Research
Research Interests: Machine learning in asset pricing and macroeconomic time series forecasting.
Working Papers
Proner, R. A Multi-Task Deep Learning Model for Inflation Forecasting: Dynamic Phillips Curve Neural Network Managing inflation is vital for a stable economy, but forecasting remains challenging. In recent years, off-the-shelf machine learning (ML) methods such as random forests have been shown to outperform traditional benchmarks. I introduce the Dynamic Phillips Curve Neural Network (DPCNet), a deep multi-task learning model, to jointly forecast inflation and unemployment. DPCNet incorporates economic structure and dynamics, leading to significant gains in out-of-sample forecast accuracy compared to traditional benchmarks and state-of-the-art ML models. Download working paper here
Proner, R. and Liu, F. Factor Timing with Deep Learning Factors in the cross-section of stocks are persistent sources of risk premia (Fama, E. F. and French, K. R. 1993), forming the basis for factor investing.

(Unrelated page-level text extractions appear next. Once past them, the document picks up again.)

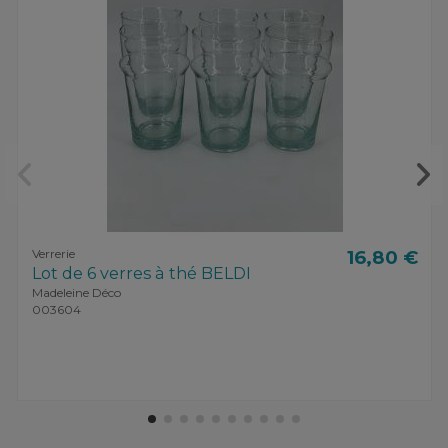
Verrerie
16,80 €
Lot de 6 verres à thé BELDI
Madeleine Déco
003604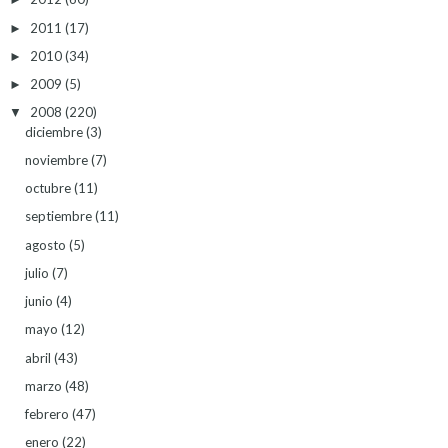
2011
(17)
►
2010
(34)
►
2009
(5)
►
2008
(220)
▼
diciembre
(3)
noviembre
(7)
octubre
(11)
septiembre
(11)
agosto
(5)
julio
(7)
junio
(4)
mayo
(12)
abril
(43)
marzo
(48)
febrero
(47)
enero
(22)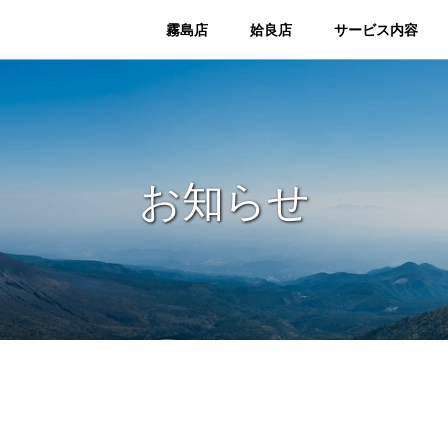
霧島店
姶良店
サービス内容
お知らせ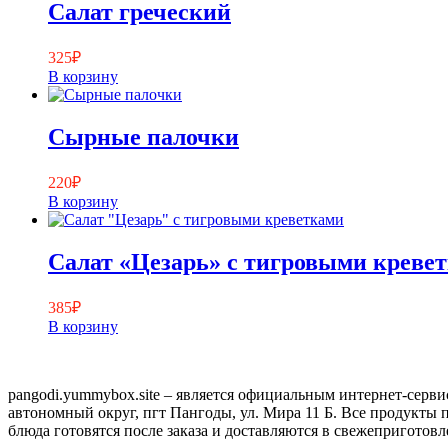
Салат греческий
325
₽
В корзину
Сырные палочки
220
₽
В корзину
Салат «Цезарь» с тигровыми креве
385
₽
В корзину
pangodi.yummybox.site – является официальным интернет-серв
автономный округ, пгт Пангоды, ул. Мира 11 Б. Все продукты
блюда готовятся после заказа и доставляются в свежеприготовл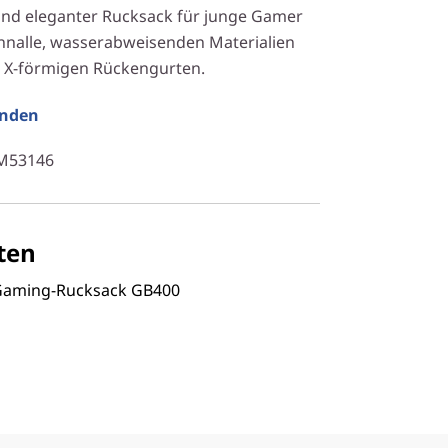
 und eleganter Rucksack für junge Gamer
Schnalle, wasserabweisenden Materialien
n X-förmigen Rückengurten.
unden
1M53146
ten
 Gaming-Rucksack GB400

Factors such as size and value deliver high returns over the long run, but can underperform in the short run, creating the scope for investors to engage in factor timing. We develop a dynamic multi-task neural network (DMT) for the simultaneous timing of several factors, while imposing several economically motivated constraints with the model architecture. We show that DMT is more accurate on average and provides significant gains in excess returns over the benchmark buy-and-hold strategy and other state-of-the-art machine learning methods.